What is the appropriate sanction for destruction of evidence by police?

California, United States of America


The following excerpt is from People v. Fernandez, 219 Cal.App.3d 1379, 269 Cal.Rptr. 116 (Cal. App. 1990):

It is well established that "due process requires in an appropriate case that an accused, upon timely request therefor, be afforded a pretrial lineup in which witnesses to the alleged criminal conduct can participate." (Evans v. Superior Court (1974) 11 Cal.3d 617, 625, 114 Cal.Rptr. 121, 522 P.2d 681.) Here appellant was afforded his due process right to a pretrial lineup; the question arises as to what sanction was appropriate when certain witnesses failed to attend the court-ordered lineup. As the court noted in Evans, when a defendant is denied his right of discovery, the net effect is the same as if existing evidence were intentionally suppressed. (Id. at p. 625, 114 Cal.Rptr. 121, 522 P.2d 681.)

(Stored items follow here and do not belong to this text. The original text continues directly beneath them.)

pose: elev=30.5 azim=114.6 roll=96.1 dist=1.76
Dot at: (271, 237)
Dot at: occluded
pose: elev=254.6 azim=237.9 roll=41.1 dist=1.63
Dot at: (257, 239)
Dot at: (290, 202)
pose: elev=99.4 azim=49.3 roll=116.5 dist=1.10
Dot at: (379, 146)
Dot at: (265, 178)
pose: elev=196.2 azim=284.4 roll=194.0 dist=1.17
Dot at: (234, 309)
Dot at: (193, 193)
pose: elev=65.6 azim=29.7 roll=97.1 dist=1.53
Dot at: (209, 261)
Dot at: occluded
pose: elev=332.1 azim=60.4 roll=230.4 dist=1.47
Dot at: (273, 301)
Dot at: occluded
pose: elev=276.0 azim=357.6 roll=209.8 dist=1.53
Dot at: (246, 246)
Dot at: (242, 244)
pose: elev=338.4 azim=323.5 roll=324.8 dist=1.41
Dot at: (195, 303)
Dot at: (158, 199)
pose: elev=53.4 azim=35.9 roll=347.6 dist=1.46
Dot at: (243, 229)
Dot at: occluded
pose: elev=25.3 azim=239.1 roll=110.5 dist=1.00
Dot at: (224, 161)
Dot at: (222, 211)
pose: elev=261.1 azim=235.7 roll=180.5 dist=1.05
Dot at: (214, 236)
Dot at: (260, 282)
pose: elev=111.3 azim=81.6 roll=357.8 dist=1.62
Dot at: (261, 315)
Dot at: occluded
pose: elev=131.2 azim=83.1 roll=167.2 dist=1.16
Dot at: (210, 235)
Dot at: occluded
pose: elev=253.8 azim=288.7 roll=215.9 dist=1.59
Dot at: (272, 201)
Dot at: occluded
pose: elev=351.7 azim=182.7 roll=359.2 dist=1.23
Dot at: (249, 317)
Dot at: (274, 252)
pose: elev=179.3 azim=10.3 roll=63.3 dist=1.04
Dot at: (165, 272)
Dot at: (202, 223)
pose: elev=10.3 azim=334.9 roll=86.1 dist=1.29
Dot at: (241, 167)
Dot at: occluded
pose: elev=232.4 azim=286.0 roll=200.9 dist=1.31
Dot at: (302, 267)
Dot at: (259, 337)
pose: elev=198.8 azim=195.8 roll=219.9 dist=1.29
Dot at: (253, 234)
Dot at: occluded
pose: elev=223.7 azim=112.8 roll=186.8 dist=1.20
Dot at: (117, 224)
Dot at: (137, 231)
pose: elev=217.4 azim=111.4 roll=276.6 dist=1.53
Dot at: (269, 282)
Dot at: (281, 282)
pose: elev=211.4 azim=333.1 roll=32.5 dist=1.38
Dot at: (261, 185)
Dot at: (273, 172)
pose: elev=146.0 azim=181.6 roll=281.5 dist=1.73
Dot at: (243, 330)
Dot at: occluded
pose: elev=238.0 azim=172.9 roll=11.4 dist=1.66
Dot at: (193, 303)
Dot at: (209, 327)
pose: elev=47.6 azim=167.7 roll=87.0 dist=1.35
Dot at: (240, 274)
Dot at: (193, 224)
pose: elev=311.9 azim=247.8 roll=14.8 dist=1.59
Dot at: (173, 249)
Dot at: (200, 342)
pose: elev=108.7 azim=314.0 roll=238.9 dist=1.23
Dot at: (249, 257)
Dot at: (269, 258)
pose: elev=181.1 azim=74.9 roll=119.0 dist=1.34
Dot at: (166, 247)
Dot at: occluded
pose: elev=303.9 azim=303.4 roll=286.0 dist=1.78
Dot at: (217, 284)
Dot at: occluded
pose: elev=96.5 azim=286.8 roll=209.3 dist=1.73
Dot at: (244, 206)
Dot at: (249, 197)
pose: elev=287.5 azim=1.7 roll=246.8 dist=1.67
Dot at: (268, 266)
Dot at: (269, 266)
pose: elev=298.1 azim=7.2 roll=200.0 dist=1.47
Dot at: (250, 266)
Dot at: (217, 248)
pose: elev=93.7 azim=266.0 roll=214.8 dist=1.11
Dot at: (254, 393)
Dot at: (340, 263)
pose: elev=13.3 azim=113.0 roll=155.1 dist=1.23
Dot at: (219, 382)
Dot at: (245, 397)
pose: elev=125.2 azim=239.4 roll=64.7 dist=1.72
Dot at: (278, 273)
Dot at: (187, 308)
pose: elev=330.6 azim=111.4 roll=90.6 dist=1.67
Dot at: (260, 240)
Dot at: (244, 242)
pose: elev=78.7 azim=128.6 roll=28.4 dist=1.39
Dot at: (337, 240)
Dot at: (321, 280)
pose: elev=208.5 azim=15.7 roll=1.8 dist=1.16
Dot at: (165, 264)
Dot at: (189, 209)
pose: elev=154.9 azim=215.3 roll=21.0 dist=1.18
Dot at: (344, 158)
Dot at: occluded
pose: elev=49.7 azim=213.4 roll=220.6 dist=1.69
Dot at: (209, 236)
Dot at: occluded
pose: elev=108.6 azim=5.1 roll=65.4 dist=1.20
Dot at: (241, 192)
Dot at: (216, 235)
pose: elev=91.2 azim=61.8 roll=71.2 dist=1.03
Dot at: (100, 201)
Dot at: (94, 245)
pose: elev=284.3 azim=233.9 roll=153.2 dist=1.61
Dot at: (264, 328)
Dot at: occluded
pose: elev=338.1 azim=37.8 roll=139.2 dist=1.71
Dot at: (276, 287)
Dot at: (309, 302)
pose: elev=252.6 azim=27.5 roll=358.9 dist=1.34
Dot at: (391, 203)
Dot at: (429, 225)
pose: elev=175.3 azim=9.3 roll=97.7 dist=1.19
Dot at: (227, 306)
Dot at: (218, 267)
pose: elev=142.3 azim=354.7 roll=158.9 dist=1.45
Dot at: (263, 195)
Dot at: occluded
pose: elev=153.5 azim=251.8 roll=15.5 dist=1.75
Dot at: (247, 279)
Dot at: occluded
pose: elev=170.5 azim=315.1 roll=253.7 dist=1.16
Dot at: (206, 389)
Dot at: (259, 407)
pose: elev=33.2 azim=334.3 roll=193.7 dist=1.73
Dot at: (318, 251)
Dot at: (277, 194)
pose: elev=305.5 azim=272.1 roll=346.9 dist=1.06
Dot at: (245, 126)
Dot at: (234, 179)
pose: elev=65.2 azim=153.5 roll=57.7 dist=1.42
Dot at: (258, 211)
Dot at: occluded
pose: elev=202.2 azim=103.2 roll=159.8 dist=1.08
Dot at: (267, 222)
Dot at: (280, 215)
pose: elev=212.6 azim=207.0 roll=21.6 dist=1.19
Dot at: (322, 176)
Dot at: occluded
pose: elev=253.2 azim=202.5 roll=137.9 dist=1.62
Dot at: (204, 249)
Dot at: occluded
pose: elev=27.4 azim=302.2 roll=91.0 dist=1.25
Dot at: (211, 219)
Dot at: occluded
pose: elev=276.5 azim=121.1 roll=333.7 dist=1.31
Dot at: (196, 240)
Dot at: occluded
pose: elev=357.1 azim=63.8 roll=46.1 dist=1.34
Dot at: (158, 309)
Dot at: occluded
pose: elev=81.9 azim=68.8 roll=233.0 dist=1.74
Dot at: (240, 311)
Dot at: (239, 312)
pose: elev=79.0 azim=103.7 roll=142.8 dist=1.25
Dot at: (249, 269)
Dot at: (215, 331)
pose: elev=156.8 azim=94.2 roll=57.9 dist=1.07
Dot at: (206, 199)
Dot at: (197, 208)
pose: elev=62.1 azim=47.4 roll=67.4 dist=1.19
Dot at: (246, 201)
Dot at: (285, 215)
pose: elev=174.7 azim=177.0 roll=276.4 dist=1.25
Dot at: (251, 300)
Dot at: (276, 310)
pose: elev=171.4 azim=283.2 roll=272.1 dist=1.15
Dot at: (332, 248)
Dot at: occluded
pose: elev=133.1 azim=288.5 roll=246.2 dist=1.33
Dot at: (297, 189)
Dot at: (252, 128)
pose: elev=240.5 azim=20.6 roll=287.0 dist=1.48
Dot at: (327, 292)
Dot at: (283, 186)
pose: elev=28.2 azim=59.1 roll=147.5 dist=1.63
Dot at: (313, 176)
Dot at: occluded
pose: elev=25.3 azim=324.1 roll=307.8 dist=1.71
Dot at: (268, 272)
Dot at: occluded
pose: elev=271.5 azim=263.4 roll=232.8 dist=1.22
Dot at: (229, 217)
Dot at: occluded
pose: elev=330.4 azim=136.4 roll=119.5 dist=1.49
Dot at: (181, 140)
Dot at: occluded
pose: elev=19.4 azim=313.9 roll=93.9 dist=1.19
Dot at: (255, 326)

[219 Cal.App.3d 1385] "[T]he courts enjoy a large measure of discretion in determining the appropriate sanction that should be imposed because of the destruction of discoverable records and evidence." (People v. Zamora (1980) 28 Cal.3d 88, 99, 167 Cal.Rptr. 573, 615 P.2d 1361.) Factors to consider in making such a decision include whether the evidence was lost through bad faith destruction or through a proper and innocent act; whether the evidence could conclusively demonstrate innocence, or whether it merely impeaches a witness or is even immaterial; and what impact the sanction will have upon future cases and future police conduct. (Id. at pp. 100-101, 167 Cal.Rptr. 573, 615 P.2d 1361.) The public interest in law enforcement must also be considered in evaluating the appropriateness of a particular sanction. (Id. at p. 100, 167 Cal.Rptr. 573, 615 P.2d 1361.)